25.09.2022 - 07:00 | Son Güncellenme:

Efsane yönetmen Pasolini, doğumunun 100. yılında Kapadokya’da anılıyor. Pasolini’nin 1969’da “Medea” filmini çektiği Uçhisar Kalesi ve Göreme Açık Hava Müzesi’nde gerçekleşen sergi, yönetmenin filmle ve Kapadokya’yla kurduğu bağı 53 yıl sonra yeniden canlandırıyor.

Konuş bizimle Pasolini

Seray Şahinler

Haberin Devamı

Nevşehir’den hemen çıkar çıkmaz

uçuk pembe ve koyu sarı renkler, eski şarap küplerinin rengi gibi-

kâh donuk kâh soluk-ve biraz da mütevazı

sarı kahveye çalan (ama aynı zamanda koyu kükürt sarısı)

Artık sanatsal metinler yazmasam da… ama şöyle bir

gerçek var ki Kapadokya’nın bu bölgesine yayılan bu renkler;

şiirsel buğday tarlalarıyla bezenmiş (teraslar, meydanlar vs.)

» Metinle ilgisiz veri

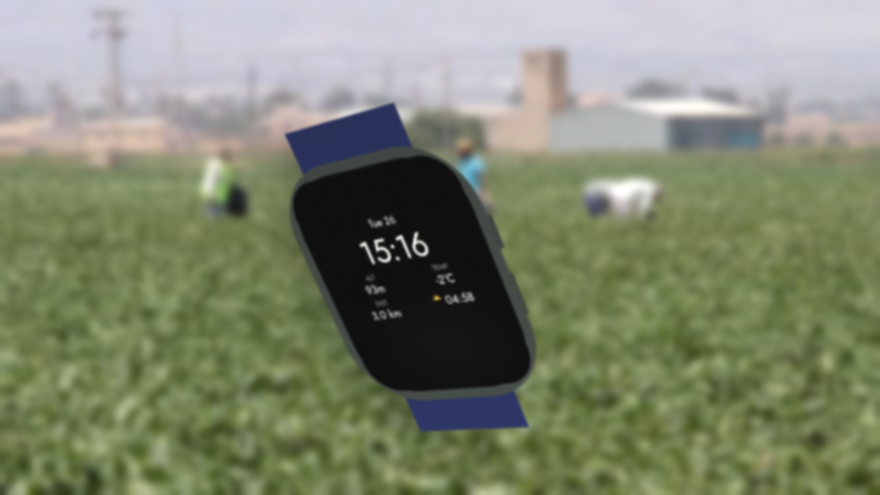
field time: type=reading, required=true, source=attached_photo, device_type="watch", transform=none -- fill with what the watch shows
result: 15:16
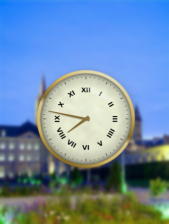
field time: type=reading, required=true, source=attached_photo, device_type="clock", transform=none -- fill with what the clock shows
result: 7:47
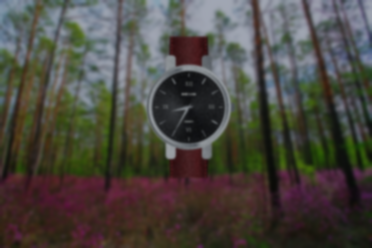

binlerce büyüleyici vadi (yukarıdakiler de dahil) -Pasolini, “Çay ve elmalar”, Güllüdere Vadisi, 1969

Bu sözler, dünya sinemasının efsane yönetmenlerinden, aynı zamanda yazar ve şair olan Pier Paolo Pasolini’ye ait. İtalyan yönetmen 1969’da yeni filmi “Medea” için yer arayışındayken Kapadokya’yı keşfediyor. Peri Bacaları’nın büyüsüne kapılan yönetmen filmi burada çekmeye karar veriyor. Operanın divalarından Maria Callas’ın başrolde olduğu “Medea”nın çekimleri Nisan 1969’da başlıyor. Oyunculara yerel halktan oluşan 100 kişilik figüran kadrosu eşlik ediyor ve Callas kadar Kapadokya da filmin başrolü oluyor.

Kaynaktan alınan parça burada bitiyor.